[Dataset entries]
((
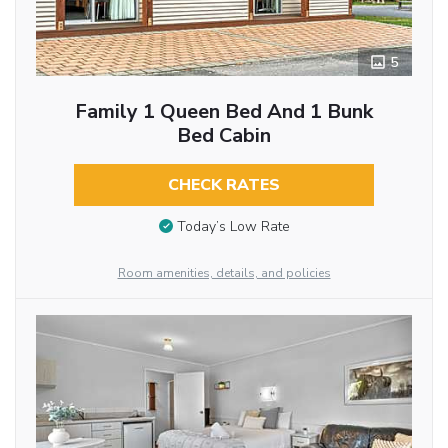
5
Family 1 Queen Bed And 1 Bunk
Bed Cabin
CHECK RATES
Today’s Low Rate
Room amenities, details, and policies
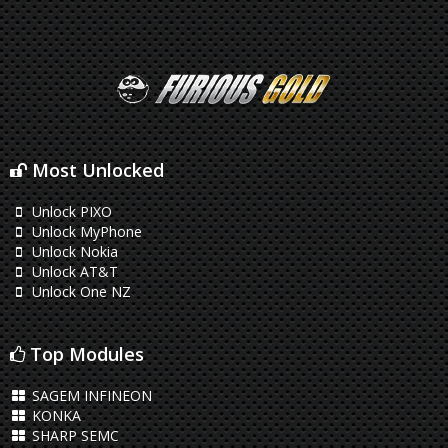
Most Unlocked
Unlock PIXO
Unlock MyPhone
Unlock Nokia
Unlock AT&T
Unlock One NZ
Top Modules
SAGEM INFINEON
KONKA
SHARP SEMC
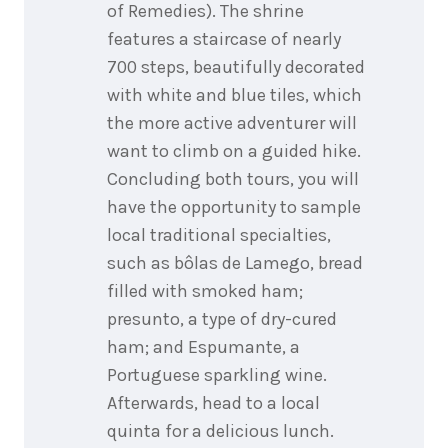
of Remedies). The shrine
features a staircase of nearly
700 steps, beautifully decorated
with white and blue tiles, which
the more active adventurer will
want to climb on a guided hike.
Concluding both tours, you will
have the opportunity to sample
local traditional specialties,
such as bôlas de Lamego, bread
filled with smoked ham;
presunto, a type of dry-cured
ham; and Espumante, a
Portuguese sparkling wine.
Afterwards, head to a local
quinta for a delicious lunch.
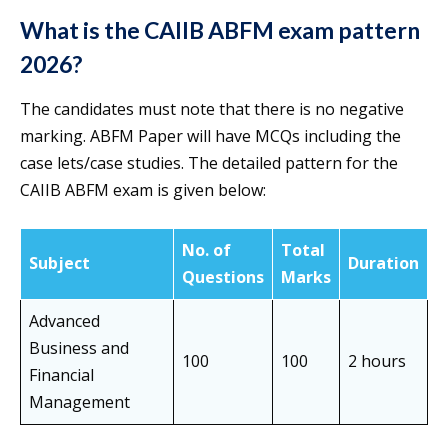
What is the CAIIB ABFM exam pattern
2026?
The candidates must note that there is no negative
marking. ABFM Paper will have MCQs including the
case lets/case studies. The detailed pattern for the
CAIIB ABFM exam is given below:
No. of
Total
Subject
Duration
Questions
Marks
Advanced
Business and
100
100
2 hours
Financial
Management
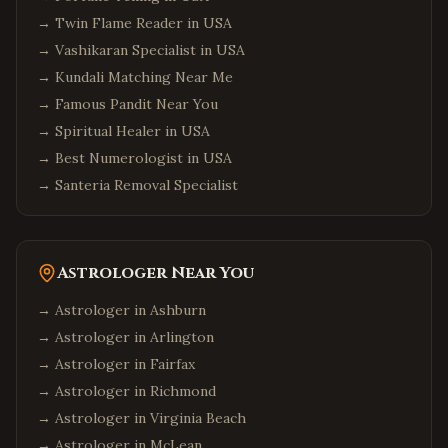
→
Twin Flame Reader in USA
→
Vashikaran Specialist in USA
→
Kundali Matching Near Me
→
Famous Pandit Near You
→
Spiritual Healer in USA
→
Best Numerologist in USA
→
Santeria Removal Specialist
Astrologer Near You
→ Astrologer in
Ashburn
→ Astrologer in
Arlington
→ Astrologer in
Fairfax
→ Astrologer in
Richmond
→ Astrologer in
Virginia Beach
→ Astrologer in
McLean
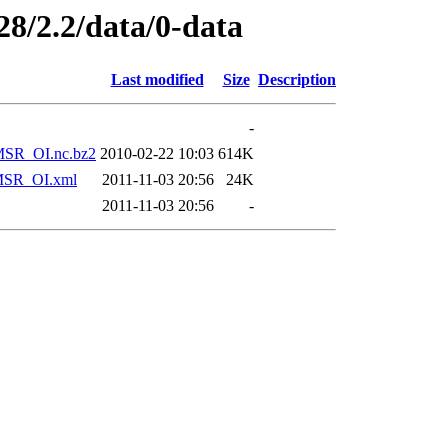
28/2.2/data/0-data
Last modified
Size
Description
-
SR_OI.nc.bz2
2010-02-22 10:03
614K
SR_OI.xml
2011-11-03 20:56
24K
2011-11-03 20:56
-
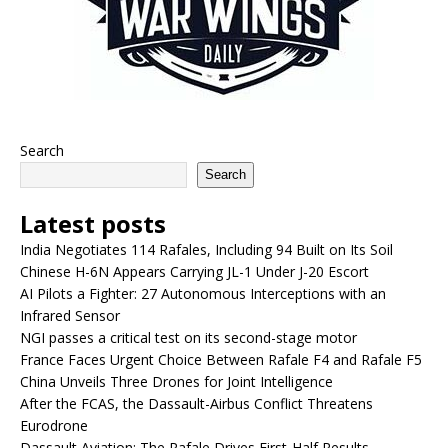
Search
Search
Latest posts
India Negotiates 114 Rafales, Including 94 Built on Its Soil
Chinese H-6N Appears Carrying JL-1 Under J-20 Escort
AI Pilots a Fighter: 27 Autonomous Interceptions with an
Infrared Sensor
NGI passes a critical test on its second-stage motor
France Faces Urgent Choice Between Rafale F4 and Rafale F5
China Unveils Three Drones for Joint Intelligence
After the FCAS, the Dassault-Airbus Conflict Threatens
Eurodrone
Dassault Aviation: The Rafale Drives First-Half Results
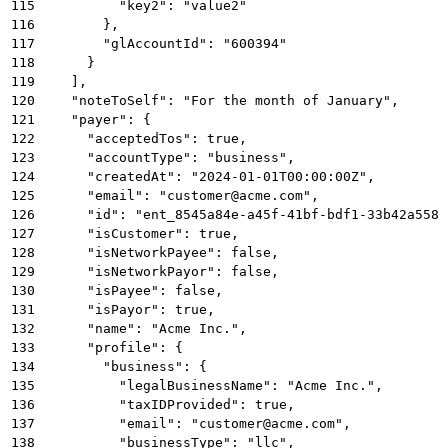
115
          "key2": "value2"
116
        },
117
        "glAccountId": "600394"
118
      }
119
    ],
120
    "noteToSelf": "For the month of January",
121
    "payer": {
122
      "acceptedTos": true,
123
      "accountType": "business",
124
      "createdAt": "2024-01-01T00:00:00Z",
125
      "email": "customer@acme.com",
126
      "id": "ent_8545a84e-a45f-41bf-bdf1-33b42a5581
127
      "isCustomer": true,
128
      "isNetworkPayee": false,
129
      "isNetworkPayor": false,
130
      "isPayee": false,
131
      "isPayor": true,
132
      "name": "Acme Inc.",
133
      "profile": {
134
        "business": {
135
          "legalBusinessName": "Acme Inc.",
136
          "taxIDProvided": true,
137
          "email": "customer@acme.com",
138
          "businessType": "llc",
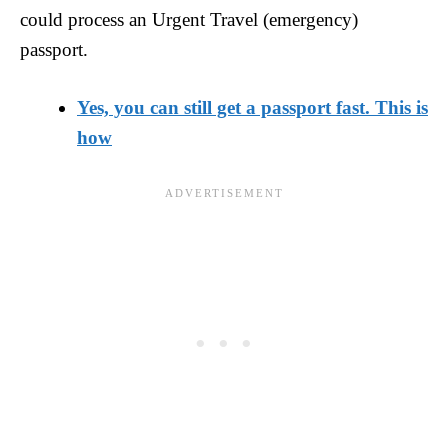
could process an Urgent Travel (emergency)
passport.
Yes, you can still get a passport fast. This is
how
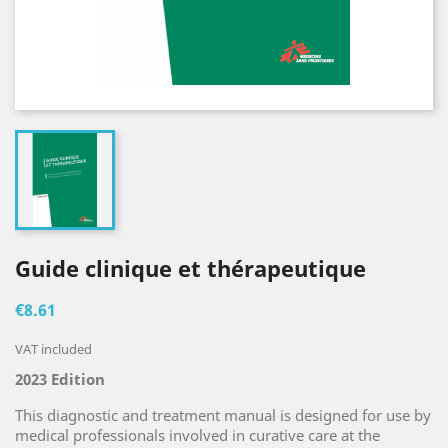
Guide clinique et thérapeutique
€8.61
VAT included
2023 Edition
This diagnostic and treatment manual is designed for use by
medical professionals involved in curative care at the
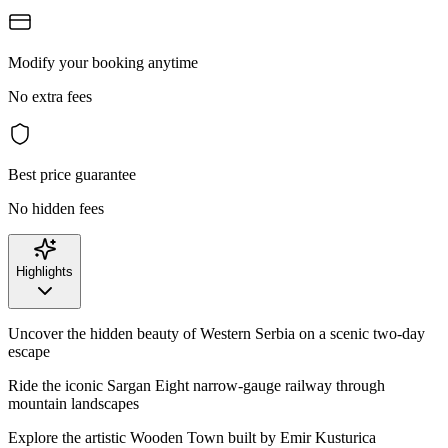
Modify your booking anytime
No extra fees
Best price guarantee
No hidden fees
Highlights
Uncover the hidden beauty of Western Serbia on a scenic two-day
escape
Ride the iconic Sargan Eight narrow-gauge railway through
mountain landscapes
Explore the artistic Wooden Town built by Emir Kusturica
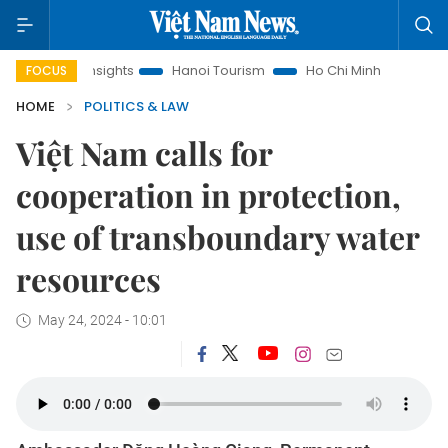
aw Insights
Hanoi Tourism
Ho Chi Minh City in focus
Vi
FOCUS
HOME
POLITICS & LAW
Việt Nam calls for
cooperation in protection,
use of transboundary water
resources
May 24, 2024 - 10:01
))
Copy every line of the records above word for word, leaving out the picture markers.

5
Family 1 Queen Bed And 1 Bunk
Bed Cabin
CHECK RATES
Today’s Low Rate
Room amenities, details, and policies
Most Unlocked
Unlock PIXO
Unlock MyPhone
Unlock Nokia
Unlock AT&T
Unlock One NZ
Top Modules
SAGEM INFINEON
KONKA
SHARP SEMC
of Remedies). The shrine
features a staircase of nearly
700 steps, beautifully decorated
with white and blue tiles, which
the more active adventurer will
want to climb on a guided hike.
Concluding both tours, you will
have the opportunity to sample
local traditional specialties,
such as bôlas de Lamego, bread
filled with smoked ham;
presunto, a type of dry-cured
ham; and Espumante, a
Portuguese sparkling wine.
Afterwards, head to a local
quinta for a delicious lunch.
What is the CAIIB ABFM exam pattern
2026?
The candidates must note that there is no negative
marking. ABFM Paper will have MCQs including the
case lets/case studies. The detailed pattern for the
CAIIB ABFM exam is given below:
No. of
Total
Subject
Duration
Questions
Marks
Advanced
Business and
100
100
2 hours
Financial
Management
→
Twin Flame Reader in USA
→
Vashikaran Specialist in USA
→
Kundali Matching Near Me
→
Famous Pandit Near You
→
Spiritual Healer in USA
→
Best Numerologist in USA
→
Santeria Removal Specialist
Astrologer Near You
→ Astrologer in
Ashburn
→ Astrologer in
Arlington
→ Astrologer in
Fairfax
→ Astrologer in
Richmond
→ Astrologer in
Virginia Beach
→ Astrologer in
McLean
28/2.2/data/0-data
Last modified
Size
Description
-
SR_OI.nc.bz2
2010-02-22 10:03
614K
SR_OI.xml
2011-11-03 20:56
24K
2011-11-03 20:56
-
Search
Search
Latest posts
India Negotiates 114 Rafales, Including 94 Built on Its Soil
Chinese H-6N Appears Carrying JL-1 Under J-20 Escort
AI Pilots a Fighter: 27 Autonomous Interceptions with an
Infrared Sensor
NGI passes a critical test on its second-stage motor
France Faces Urgent Choice Between Rafale F4 and Rafale F5
China Unveils Three Drones for Joint Intelligence
After the FCAS, the Dassault-Airbus Conflict Threatens
Eurodrone
Dassault Aviation: The Rafale Drives First-Half Results
115
          "key2": "value2"
116
        },
117
        "glAccountId": "600394"
118
      }
119
    ],
120
    "noteToSelf": "For the month of January",
121
    "payer": {
122
      "acceptedTos": true,
123
      "accountType": "business",
124
      "createdAt": "2024-01-01T00:00:00Z",
125
      "email": "customer@acme.com",
126
      "id": "ent_8545a84e-a45f-41bf-bdf1-33b42a5581
127
      "isCustomer": true,
128
      "isNetworkPayee": false,
129
      "isNetworkPayor": false,
130
      "isPayee": false,
131
      "isPayor": true,
132
      "name": "Acme Inc.",
133
      "profile": {
134
        "business": {
135
          "legalBusinessName": "Acme Inc.",
136
          "taxIDProvided": true,
137
          "email": "customer@acme.com",
138
          "businessType": "llc",
could process an Urgent Travel (emergency)
passport.
Yes, you can still get a passport fast. This is
how
Guide clinique et thérapeutique
€8.61
VAT included
2023 Edition
This diagnostic and treatment manual is designed for use by
medical professionals involved in curative care at the
Modify your booking anytime
No extra fees
Best price guarantee
No hidden fees
Highlights
Uncover the hidden beauty of Western Serbia on a scenic two-day
escape
Ride the iconic Sargan Eight narrow-gauge railway through
mountain landscapes
Explore the artistic Wooden Town built by Emir Kusturica
aw Insights
Hanoi Tourism
Ho Chi Minh City in focus
Vi
FOCUS
HOME
POLITICS & LAW
Việt Nam calls for
cooperation in protection,
use of transboundary water
resources
May 24, 2024 - 10:01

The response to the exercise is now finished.